John Madigan (ringmaster)


John Adalbert Madigan, was an American circus performer and ringmaster, during the later years of his life he worked in Scandinavia. He was raised in an American circus family of Irish background. He is known for his work in U.S circus scenes between 1866 and 1869, but from 1872 he worked at Cirkus Myers in Central Europe. To this circus, the Swedish-Norwegian circus artist Eleonora Olsen, later known as Laura Madigan came to work in 1875, the two became a couple.
Johan Madigan at this time performed as a rider in vaultage, his specialty was a double somersault from the horseback, but exactly how the routine was made is not known today. He also performed a pas-de-deux standing on the backs of two horses along with his loved one Laura Madigan. He later would perform this act along with his stepdaughter Elvira Madigan, who had to at times replace her mother.
In 1879, John tried to run his own small circus business in Finland, however as this proved unsuccessful the family looked for work in other circuses in Central Europe, were Elvira along with the fosterchild Gisela Brož did routines as tight-rope dancers. In 1887 Madigan along with his brother James Madigan, founded yet another circus, this time in Denmark. In the following year, Sixten Sparre visited Cirkus Madigan in Kristianstad, where he fell in love with Elvira, he persuaded her to leave the family, which she did in the end of May 1889. Less than two months later Elvira was murdered by Sparre who would then commit suicide.

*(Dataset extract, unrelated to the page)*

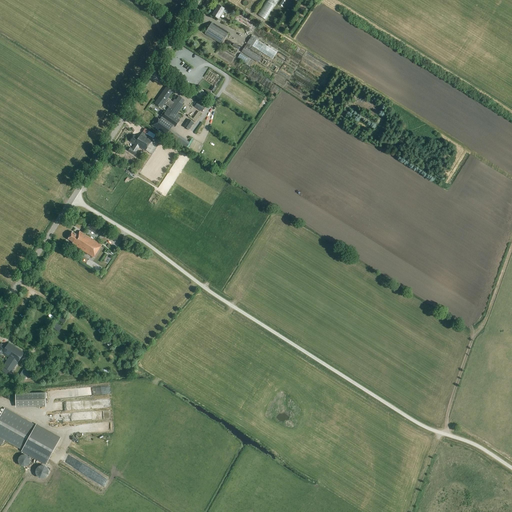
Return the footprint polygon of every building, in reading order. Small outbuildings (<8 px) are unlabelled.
[(269,0),(261,15),(268,20),(281,0),(269,0)] [(226,14),(227,11),(219,6),(213,15),(218,18),(223,12),(226,14)] [(222,44),(229,33),(212,22),(205,34),(222,44)] [(277,52),(252,36),(242,52),(259,63),(262,58),(247,48),(249,44),(273,59),(277,52)] [(223,50),(220,54),(229,61),(232,56),(223,50)] [(173,92),(167,87),(155,103),(161,108),(164,104),(169,107),(166,111),(162,117),(160,120),(154,127),(166,135),(170,129),(172,126),(174,127),(179,121),(177,119),(180,116),(177,113),(183,106),(181,104),(184,100),(179,96),(176,100),(175,100),(173,102),(168,99),(173,92)] [(362,95),(359,102),(382,114),(385,107),(362,95)] [(202,111),(205,107),(198,102),(195,106),(202,111)] [(190,116),(192,118),(198,110),(196,108),(190,116)] [(199,111),(193,119),(196,121),(201,113),(199,111)] [(189,130),(194,123),(189,119),(184,126),(189,130)] [(179,135),(170,129),(166,135),(175,141),(179,135)] [(153,139),(143,132),(139,138),(134,135),(130,141),(135,145),(132,149),(131,147),(128,151),(135,155),(138,152),(137,151),(140,147),(146,151),(146,150),(151,153),(156,145),(152,142),(153,139)] [(126,174),(133,178),(135,173),(129,169),(126,174)] [(87,228),(98,235),(99,233),(101,230),(102,228),(92,221),(90,224),(87,228)] [(102,246),(80,232),(78,235),(73,232),(68,239),(73,243),(73,244),(94,258),(102,246)] [(24,353),(9,343),(6,347),(2,344),(0,346),(0,354),(1,355),(2,353),(9,358),(3,367),(12,372),(24,353)] [(46,391),(16,392),(16,406),(46,405),(46,391)] [(46,463),(60,438),(4,408),(0,416),(0,444),(1,446),(4,440),(46,463)] [(70,421),(89,419),(89,413),(50,415),(51,425),(71,424),(70,421)] [(94,431),(114,430),(114,423),(93,424),(79,425),(79,433),(94,432),(94,431)] [(24,467),(27,466),(30,464),(30,461),(30,458),(28,455),(25,454),(21,455),(19,457),(18,460),(19,464),(21,466),(24,467)] [(43,479),(47,478),(49,475),(49,471),(48,468),(45,466),(42,465),(40,466),(38,467),(36,470),(36,473),(37,477),(40,479),(43,479)] [(106,486),(110,480),(104,476),(100,482),(106,486)]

The murder of Elvira Madigan was a huge blow for the family but the circus lived on. In late 1889 and onward the circus toured mainly in Sweden, but also in Finland and Norway. Laura and John Madigan became parents of a daughter called Motalia Madigan. She died less than a year after birth and a half year after her death Laura and John married.
When the circus visited Gävle in August 1897, fire broke out in the building were the Madigan family was staying over night. The rest of the family managed to save themselves and get out of the building, but John got bad burns all over his body and died two days later. He was buried in Gävle. Laura later had the gravestone moved to their family plot in Lund. Laura ran the circus for a few more years on her own, but in 1902 she sold the business to a circus performer named Henning Orlando, and the circus was renamed Cirkus Orlando.